En quoi consiste le harcèlement discriminatoire fondé sur l’identité de genre ?

La salariée transgenre reproche également à son employeur des comportements constitutifs de harcèlement discriminatoire lié à l’identité de genre qui est interdit également par l’article 1 de la loi de 2008 selon lequel « la discrimination inclut tout agissement lié à l’identité de genre, subi par une personne et ayant pour objet ou pour effet de porter atteinte à sa dignité ou de créer un environnement intimidant, hostile, dégradant, humiliant ou offensant. » On sait que le harcèlement, dès lors qu’il est fondé sur un motif prohibé, n’a pas besoin d’être répété comme le harcèlement moral. Ainsi « l’entretien de recadrage » relaté dans l’affaire suffirait comme acte de harcèlement discriminatoire. En revanche, alors que l’employeur invoque en défense des maladresses et non du harcèlement, il appartient à la juridiction de mesurer les conséquences du harcèlement, notamment l’impossibilité de rejoindre son poste de travail, le climat hostile instauré lié à la procédure disciplinaire et le fait d’enjoindre à des collègues par écrit d’appeler la salariée par son prénom masculin et les effets de cette résistance au processus de transition sur la santé de la salariée qui est partie en arrêt maladie.

Comment concilier les exigences d’un règlement intérieur sur l’apparence physique et le risque de harcèlement discriminatoire fondé sur l’identité de genre ?

En dehors du droit de la non-discrimination, le règlement intérieur peut imposer, dans des structures de service et liées aux exigences d’hygiène et de sécurité du secteur de la restauration avec accueil du public, des restrictions à la liberté des salariés liées à leur apparence physique, mais seulement dans la mesure où elles sont liées à la nature de la tâche à accomplir selon l’article L 1121-1 du Code du travail. Dès 2019, le Défenseur des droits, suite à une série de réclamations liées à l’apparence physique dans des codes de conduite ou dans des règlements intérieurs, a relevé le risque de normes collectives qui perpétuent des discriminations fondées sur le sexe ou l’identité de genre (Décision-cadre du Défenseur des droits 2019-205 du 2 octobre 2019).

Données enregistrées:
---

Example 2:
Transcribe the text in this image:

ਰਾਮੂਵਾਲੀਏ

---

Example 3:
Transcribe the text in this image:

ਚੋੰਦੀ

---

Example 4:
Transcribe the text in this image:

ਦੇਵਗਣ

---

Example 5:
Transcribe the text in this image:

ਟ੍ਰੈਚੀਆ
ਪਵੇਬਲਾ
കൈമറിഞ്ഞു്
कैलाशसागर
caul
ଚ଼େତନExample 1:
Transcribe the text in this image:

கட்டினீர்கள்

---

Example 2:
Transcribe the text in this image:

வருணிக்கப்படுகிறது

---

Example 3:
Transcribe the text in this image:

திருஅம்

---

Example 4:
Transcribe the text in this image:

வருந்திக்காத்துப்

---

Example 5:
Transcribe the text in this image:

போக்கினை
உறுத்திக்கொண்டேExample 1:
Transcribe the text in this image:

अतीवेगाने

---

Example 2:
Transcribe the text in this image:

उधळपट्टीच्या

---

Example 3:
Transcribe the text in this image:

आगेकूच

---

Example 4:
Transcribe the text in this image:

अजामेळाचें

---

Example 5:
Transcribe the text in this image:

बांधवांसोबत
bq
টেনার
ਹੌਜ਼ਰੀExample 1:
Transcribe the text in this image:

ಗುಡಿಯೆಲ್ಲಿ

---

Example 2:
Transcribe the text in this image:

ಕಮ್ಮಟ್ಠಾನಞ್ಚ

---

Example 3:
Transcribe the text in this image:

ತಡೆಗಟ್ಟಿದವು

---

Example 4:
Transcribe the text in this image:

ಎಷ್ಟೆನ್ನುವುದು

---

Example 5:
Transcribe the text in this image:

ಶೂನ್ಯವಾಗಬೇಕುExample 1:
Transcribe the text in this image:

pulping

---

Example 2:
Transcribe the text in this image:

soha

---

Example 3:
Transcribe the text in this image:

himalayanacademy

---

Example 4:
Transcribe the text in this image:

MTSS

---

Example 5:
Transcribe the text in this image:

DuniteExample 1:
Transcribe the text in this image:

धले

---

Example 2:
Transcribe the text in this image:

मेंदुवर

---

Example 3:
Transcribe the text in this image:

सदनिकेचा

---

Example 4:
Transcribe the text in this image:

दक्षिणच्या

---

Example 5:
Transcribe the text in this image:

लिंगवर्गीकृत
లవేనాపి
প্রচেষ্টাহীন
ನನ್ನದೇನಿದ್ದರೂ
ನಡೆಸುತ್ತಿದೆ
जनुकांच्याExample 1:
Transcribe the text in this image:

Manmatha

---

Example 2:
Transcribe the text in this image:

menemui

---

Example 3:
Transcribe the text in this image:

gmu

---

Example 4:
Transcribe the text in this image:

CONSIGNES »
1) D'après le texte sur le harcèlement discriminatoire fondé sur l'identité de genre, quel article du Code du travail limite les restrictions que le règlement intérieur peut imposer à l'apparence physique des salariés ?
2) Poursuivez, s'il vous plaît, le texte sur le harcèlement discriminatoire fondé sur l'identité de genre à partir de sa dernière phrase.

RÉPONSES PAR TÂCHE »
1) L'article L 1121-1 du Code du travail.

2)
Dans une perspective de promotion d’un environnement inclusif, le Défenseur des droits a préconisé en 2020 « d’accompagner la transition » et donc de prévenir les discriminations fondées sur l’identité de genre : « savoir écouter la personne avec respect et considérer sa démarche sans moquerie est la condition sine qua non d’un dialogue qui permettra de poursuivre son activité professionnelle dans les meilleures conditions. …. Après avoir parlé de sa situation, si elle le souhaite, la personne transgenre doit être reçue par son supérieur hiérarchique et/ou avec les ressources humaines pour évoquer les principaux changements qui s’imposeront : arrêt de travail suite à une intervention chirurgicale, modifications administratives, usage des espaces non mixtes (vestiaires, toilettes) (Décision-cadre du Défenseur des droits n°2020-136 sur le respect de l’identité des genres des personnes transgenresnotammentdansl’emploi). A la lumière de cette décision cadre, si la résistance de l’employeur à la reconnaissance du processus de transition de genre est doublée de l’absence de mesures d’accompagnement, l’environnement hostile inhérent au harcèlement discriminatoire pourrait éventuellement être caractérisé par les juges.